The assessee, a construction company constructed 24 flats in two buildings and entered into agreement with ‘G’, according to which flats were sold through ‘G’ on an agreed commission. A raid was conducted in the premises of ‘G’ in which a note book was found, where in the column for cost of flats some figures were mentioned in respect of assessee’s apartments. The Assessing Officer taking view that the figures indicated the sale price of flats of assessee’s apartments, recomputed the income u/s. 44AD by calculating sale proceeds as per the seized document. Commissioner (Appeals) held that since gross receipts including those not accounted for exceeded Rs. 40 lakh, section 44AD was not applicable. On cross appeals before the Tribunal, the appeal of the assessee was allowed that no addition was required.

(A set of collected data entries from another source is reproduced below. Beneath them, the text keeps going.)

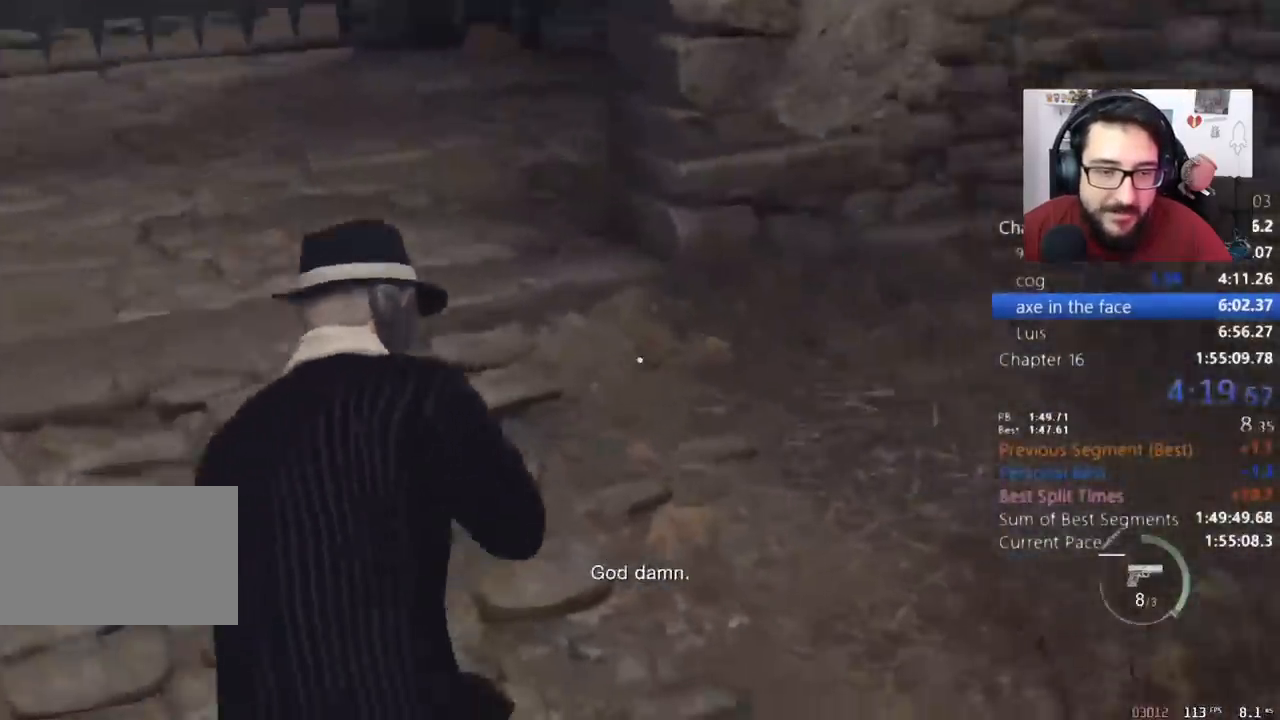
{"keys": ["shift", "w"], "mouse": [], "events": [[33, "r", "down"], [100, "r", "up"]]}
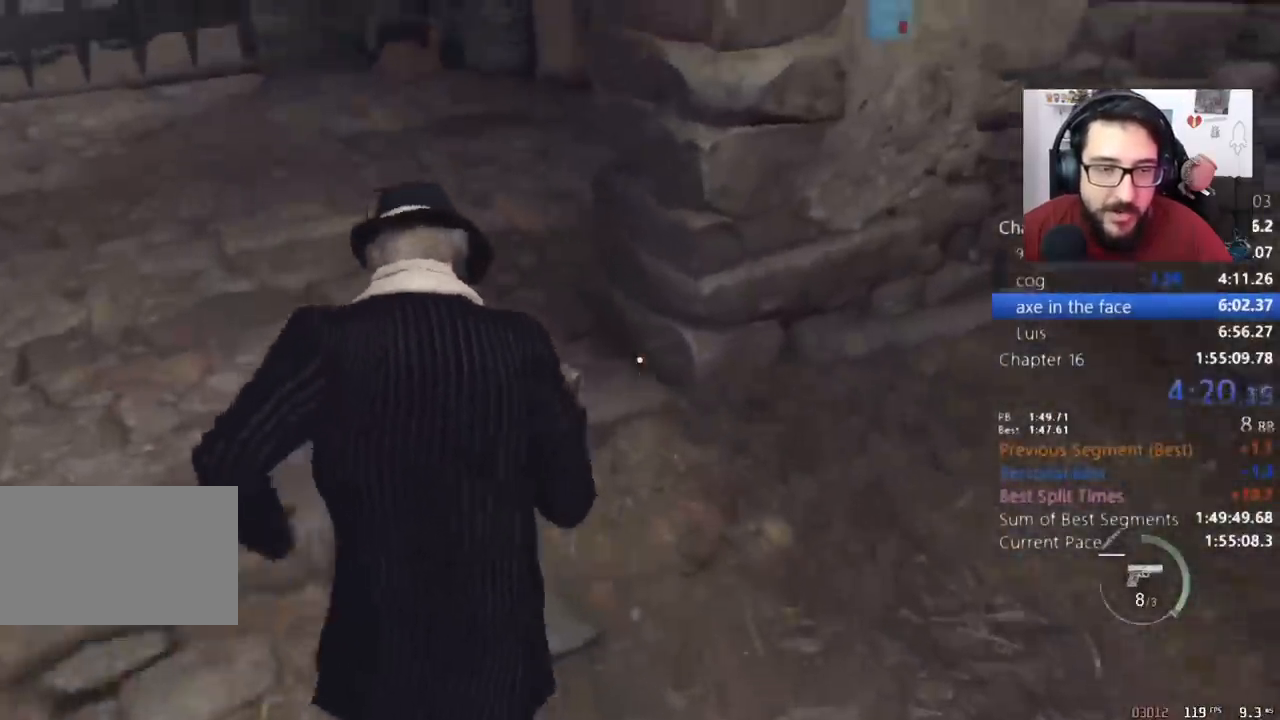
{"keys": ["shift", "w"], "mouse": [], "events": [[167, "a", "down"], [267, "a", "up"]]}
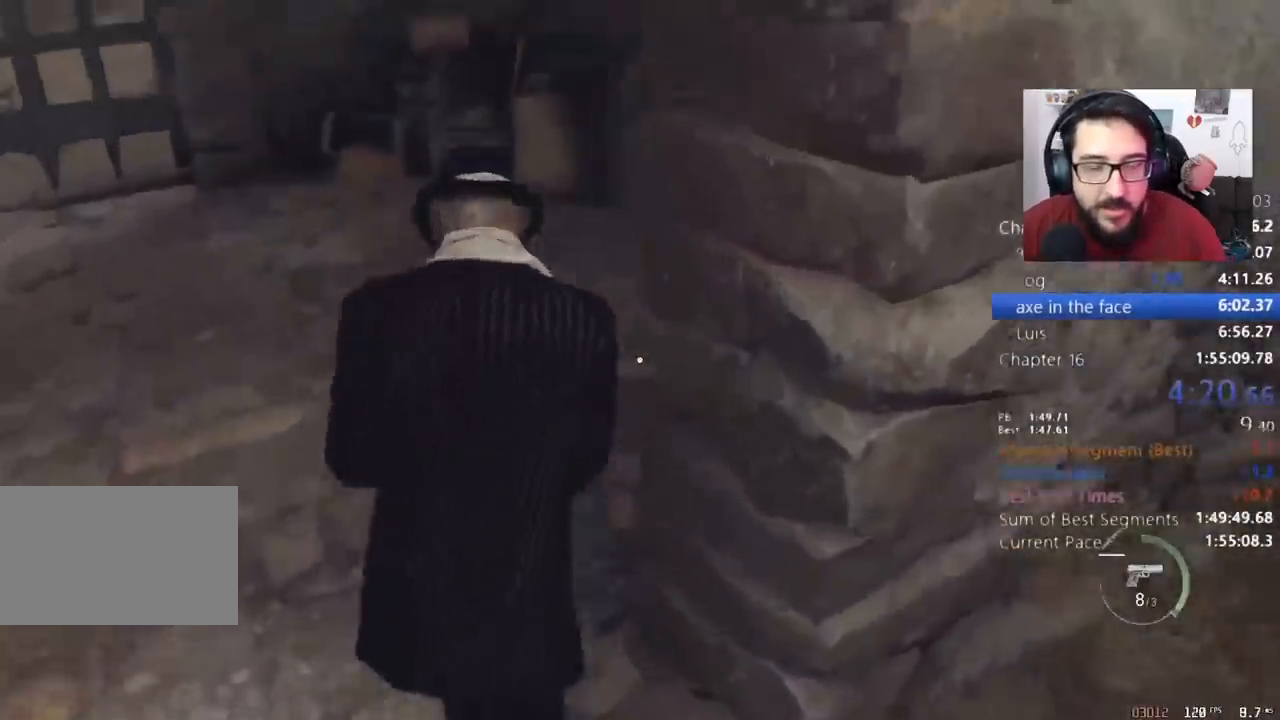
{"keys": ["shift", "w"], "mouse": [], "events": []}
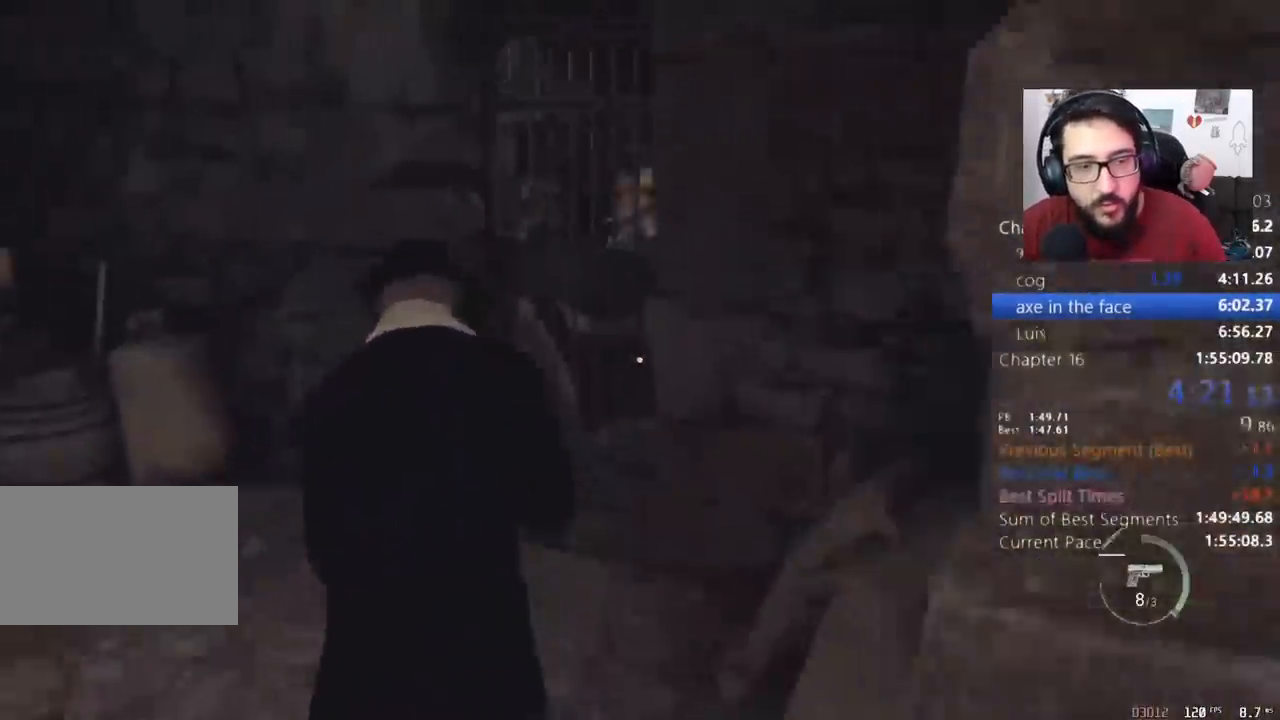
{"keys": ["shift", "w"], "mouse": [], "events": []}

On appeal by the Revenue, the Madhya Pradesh High Court upheld the decision of the Tribunal and held as under:
“i) On perusing the orders of the Assessing Officer, Income-Tax Commissioner, the ITAT it is agreed that the arguments advanced on behalf of assessee that no prima facie evidence of passing any money from ‘G’ to assessee was proved and for the papers seized from any other place i.e. ‘G’ assessee cannot be held liable, so, the tribunal has committed no error.
ii) On perusing the material in the matter it is found that there was no evidence in the matter that the excess amount, if any, was collected by ‘G’ or even if it was collected then it was passed on to the assessee. There was no search, survey or seizure of the premises of the assessee. Apart from this, the department had not examined any purchaser or flat owner to verify the correctness of the aforesaid noting that some higher amount was paid by the said purchaser to ‘G’ or the fact that actual price was much higher to the price which was recorded in the account books.
iii) The Tribunal has also found that if any amount was collected in excess to the agreed price then ‘G’ could have been liable for that and not the assessee. It is found that reasoning of the Tribunal to be reasonable. Though there may be some doubt about the price of the flats but until and unless it could have been proved by some evidence, aforesaid doubt cannot take place of proof. Until and unless such noting is corroborated by some material evidence, the Assessing Officer erred in making addition in the income.
iv) So far as the applicability of section 44AD is concerned, when the assessee had maintained accounts books, vouchers and other documents as required u/s/s. (2) of section 44AA and got them audited and furnished it along with audit report then such benefit should have been extended to the assessee. In the present case audited accounts books were maintained and there was no question of disbelieving them in absence of any cogent evidence.
v) The order passed by the Tribunal is based on proper appreciation of facts and there is no error in the order. In view of the aforesaid discussion, no merit and substance is found in the appeal and is, accordingly dismissed.”